We do this in our environment for AD User groups. Our EA is below:

#!/bin/sh

currUser=$( /usr/bin/who | /usr/bin/awk '/console/{ print $1 }' )

Groups=$( dscl /Active Directory/<DOMAIN>/All Domains read /Users/$currUser dsAttrTypeNative:memberOf | awk -F"OU" '{ print $1 }' | sed -e 's/CN=//g;s/,$//g;1d' )

echo "<result>$Groups</result>"

This should work as an EA for Computer Groups:

#!/bin/sh

currComputer=$( dsconfigad -show | grep 'Computer Account' | awk '{print $4 }' )

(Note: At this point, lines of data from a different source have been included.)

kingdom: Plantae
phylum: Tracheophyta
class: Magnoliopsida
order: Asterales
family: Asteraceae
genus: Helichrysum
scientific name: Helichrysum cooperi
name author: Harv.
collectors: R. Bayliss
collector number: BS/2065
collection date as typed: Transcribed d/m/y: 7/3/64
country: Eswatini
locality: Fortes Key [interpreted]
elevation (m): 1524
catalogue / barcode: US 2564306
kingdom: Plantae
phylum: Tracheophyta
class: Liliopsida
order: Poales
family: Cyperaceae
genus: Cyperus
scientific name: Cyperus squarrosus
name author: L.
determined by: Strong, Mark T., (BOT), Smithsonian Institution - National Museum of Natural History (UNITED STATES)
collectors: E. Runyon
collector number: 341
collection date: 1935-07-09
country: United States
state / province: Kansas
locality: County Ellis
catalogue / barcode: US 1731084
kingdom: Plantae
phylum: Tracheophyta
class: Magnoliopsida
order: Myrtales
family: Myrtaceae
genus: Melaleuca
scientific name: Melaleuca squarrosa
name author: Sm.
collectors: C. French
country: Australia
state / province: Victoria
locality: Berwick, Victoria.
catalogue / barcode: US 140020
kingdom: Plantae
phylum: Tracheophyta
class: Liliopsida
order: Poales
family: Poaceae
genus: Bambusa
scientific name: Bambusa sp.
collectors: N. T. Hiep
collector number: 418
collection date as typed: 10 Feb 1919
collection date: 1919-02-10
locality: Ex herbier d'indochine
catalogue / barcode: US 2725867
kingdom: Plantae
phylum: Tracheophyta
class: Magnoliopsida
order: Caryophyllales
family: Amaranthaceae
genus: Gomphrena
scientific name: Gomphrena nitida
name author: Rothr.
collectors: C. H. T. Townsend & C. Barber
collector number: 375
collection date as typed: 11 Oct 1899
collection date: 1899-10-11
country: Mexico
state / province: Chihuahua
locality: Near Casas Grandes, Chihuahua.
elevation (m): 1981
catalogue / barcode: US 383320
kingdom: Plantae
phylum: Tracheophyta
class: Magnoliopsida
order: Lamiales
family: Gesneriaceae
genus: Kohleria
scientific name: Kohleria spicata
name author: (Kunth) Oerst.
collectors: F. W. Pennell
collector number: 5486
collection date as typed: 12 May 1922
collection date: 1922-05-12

Groups=$( dscl /Active Directory/<DOMAIN>/All Domains read /Computers/$currComputer dsAttrTypeNative:memberOf | awk -F"OU" '{ print $1 }' | sed -e 's/CN=//g;s/,$//g;1d' )

echo "<result>$Groups</result>"

Aaron
Contributor II

I'm trying to apply this to my setup, but it seems to be failing because I'm not getting a "dsAttrTypeNative:memberOf" attribute? It's definitely bound to the domain, and I'm logged in with AD credentials. Have I missed something?

Below is my complete output (with some important stuff edited):

MA34490:Desktop redzik aaron$ dscl /Active Directory/DOMAIN/All Domains read /Computers/ma34490$
dsAttrTypeNative:accountExpires: 9223372036854775807
dsAttrTypeNative:badPasswordTime: 0
dsAttrTypeNative:badPwdCount: 0
dsAttrTypeNative:codePage: 0
dsAttrTypeNative:countryCode: 0
dsAttrTypeNative:distinguishedName: CN=ma34490,OU=Macs,OU=Workstations & Servers,DC=domain,DC=org,DC=au
dsAttrTypeNative:dSCorePropagationData: 20121128034515.0Z 16010101000001.0Z
dsAttrTypeNative:instanceType: 4
dsAttrTypeNative:isCriticalSystemObject: FALSE
dsAttrTypeNative:lastLogonTimestamp: 130129442364285393
dsAttrTypeNative:localPolicyFlags: 0
dsAttrTypeNative:logonCount: 220
dsAttrTypeNative:name: ma34490
dsAttrTypeNative:networkAddress: 111.222.333.444
dsAttrTypeNative:objectCategory: CN=Computer,CN=Schema,CN=Configuration,DC=domain,DC=org,DC=au
dsAttrTypeNative:objectClass: top person organizationalPerson user computer
dsAttrTypeNative:objectGUID: 759a4a4f f731834c a562bdca 6b3564d4
dsAttrTypeNative:objectSid: 01050000 00000005 15000000 af204d03 4038e654 ca6fd544 5f240100
dsAttrTypeNative:operatingSystem: Mac OS X
dsAttrTypeNative:operatingSystemVersion: 10.8.2
dsAttrTypeNative:sAMAccountType: 805306369
dsAttrTypeNative:userAccountControl: 4096
dsAttrTypeNative:uSNChanged: 356717153
dsAttrTypeNative:uSNCreated: 244687452
dsAttrTypeNative:whenChanged: 20130515220251.0Z
dsAttrTypeNative:whenCreated: 20121128034307.0Z
AppleMetaNodeLocation: /Active Directory/DOMAIN/domain.org.au
AppleMetaRecordName: CN=ma34490,OU=Macs,OU=Workstations & Servers,DC=domain,DC=org,DC=au
DNSName: ma34490.domain.org.au
GeneratedUID: 4F4A9A75-31F7-4C83-A562-BDCA6B3564D4
RealName: ma34490
RecordName: ma34490$
RecordType: dsRecTypeStandard:Computers
SMBGroupRID: 515
SMBLogoffTime: 0
SMBLogonTime: 130135748768051594
SMBPasswordLastSet: 130131289631486707
SMBSID: S-1-5-21-55555555-5555555555-5555555555-55555
UniqueID: 1330289269

daniel_behan
Contributor III

Aaron,

Find some groups that you know some of your Macs are members of and look up the records for those machines. Whatever dsAttrTypes they show up in are most likely something you can look for.

a_simmons
Contributor II

Hi Adam,

Did you manage to scope to computers in an AD group?